Com mais de 610 mil mortes pela covid-19, muita gente perdeu alguém nesses quase dois anos de pandemia. E a pergunta que fica é como lidar com este luto? Em entrevista ao CB.Saúde, programa da TV Brasília em parceria com o Correio Braziliense, a psicóloga  da Secretaria de Saúde do DF e especialista em tanatologia, o estudo da morte, Flávia Nunes, explica que o mais importante é compreender que o luto deve ser vivido. 

"A primeira questão é compreender que uma perda tão significativa leva ao sofrimento", destaca a profissional. De acordo com ela, não tem nada de errado em sofrer a morte de alguém querido e para cada pessoa este processo é de uma maneira diferente e leva tempos distintos. "A gente precisa despatologizar o luto. É normal, é natural", explica. 

Porém, ela ressalta que é importante observar sinais de o luto possa estar caminhando para uma complicação. "É natural que a gente fique nesse movimento pendular. Uma hora estamos mais tristes, ao mesmo tempo há espaço para alegria. Algo que é interessante é verificar se essa pessoa está caminhando para uma reorganização, apesar do sofrimento", diz. 

No entanto, ela lembra que a maior parte das pessoas não precisa lidar com este momento com ajuda profissional e sim com uma rede de apoio.  "A maioria das pessoas que passa pelo processo de luto não precisa de acompanhamento psicológico.  Nesse momento o que é muito importante é que a rede de apoio se faça presente, familiares, pessoas da comunidade, grupos da igreja. Assim que a perda acontece, geralmente está todo mundo ali perto, mas que isso não se perca com o tempo", aconselha. 

Além disso, ela ressalta que o importante nesse momento é simplesmente estar presente e não há frases certas para se dizer. "O que eu aconselho a não dizer são aquelas frases prontas: "bola para frente", "a vida continua". Esse tipo de frase pode trazer a sensação de inadequação. Eu adoro aquela frase, que na verdade é uma pergunta: eu estou aqui, o que posso fazer por você? A gente não precisa falar nada, só estar presente.
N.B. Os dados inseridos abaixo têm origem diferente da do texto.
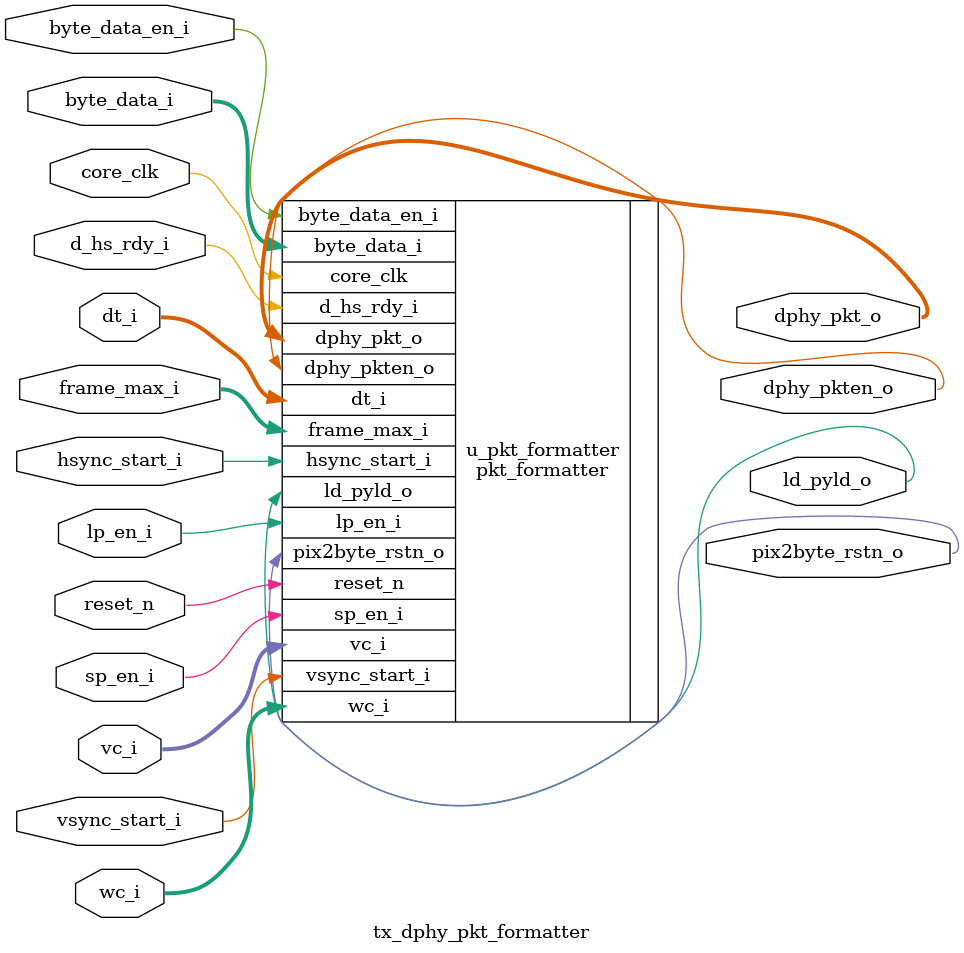
<source format=v>

module tx_dphy_pkt_formatter (
input  wire                       reset_n,
input  wire                       core_clk,
input  wire                 [1:0] vc_i,
input  wire                 [5:0] dt_i,
input  wire                [15:0] wc_i,
input  wire                       vsync_start_i,
input  wire                       hsync_start_i,
input  wire                       sp_en_i,
input  wire                       lp_en_i,
input  wire                 [7:0] frame_max_i,
input  wire [4*16-1:0] byte_data_i,
input  wire                       byte_data_en_i,
output wire [4*16-1:0] dphy_pkt_o,
output wire                       dphy_pkten_o,
input  wire                       d_hs_rdy_i,
output wire                       ld_pyld_o,
output wire                       pix2byte_rstn_o
);

pkt_formatter # (
  .FRAME_CNT_ENABLE ("OFF"),
  .LINE_CNT_ENABLE  ("OFF"),
  .EOTP_ENABLE      ("OFF"),
  .PKTHDR_FIFO_IMPL ("EBR"),
  .PKTHDR_FIFO_DEPTH(64),
  .LANE_WIDTH       (2),
  .DATA_WIDTH       (16),
  .INTF_TYPE        ("CSI2"),
  .TX_GEAR          (8),
  .CRC16            (1)
)
u_pkt_formatter (
  .reset_n          (reset_n),
  .core_clk         (core_clk),
  .vc_i             (vc_i),
  .dt_i             (dt_i),
  .wc_i             (wc_i),
  .vsync_start_i    (vsync_start_i),
  .hsync_start_i    (hsync_start_i),
  .sp_en_i          (sp_en_i),
  .lp_en_i          (lp_en_i),
  .frame_max_i      (frame_max_i),
  .byte_data_i      (byte_data_i),
  .byte_data_en_i   (byte_data_en_i),
  .dphy_pkt_o       (dphy_pkt_o),
  .dphy_pkten_o     (dphy_pkten_o),
  .d_hs_rdy_i       (d_hs_rdy_i),
  .ld_pyld_o        (ld_pyld_o),
  .pix2byte_rstn_o  (pix2byte_rstn_o)
);
endmodule



</source>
Nem eu que sou psicóloga me proponho a acabar com o sofrimento ", afirma. 

O luto nas crianças 

De acordo com a psicóloga, no caso das crianças o mais importante é não mentir para elas e evitar histórias fantasiosas, como de que a pessoa foi viajar. "O que é mais importante é que a gente seja verdadeiro e honesto. E deixar a criança livre para se expressar nesse momento. Crianças muito pequenas não vão entender que a morte é irreversível", destaca. 

Para além disso, Flávia explica que é importante falar sobre esse sofrimento e  passar por este processo. "O ser humano é adaptativo, a gente vai precisar acolher essa dor, falar sobre isso. Muitas vezes a terapia é o espaço para conversar sobre essa dor", diz.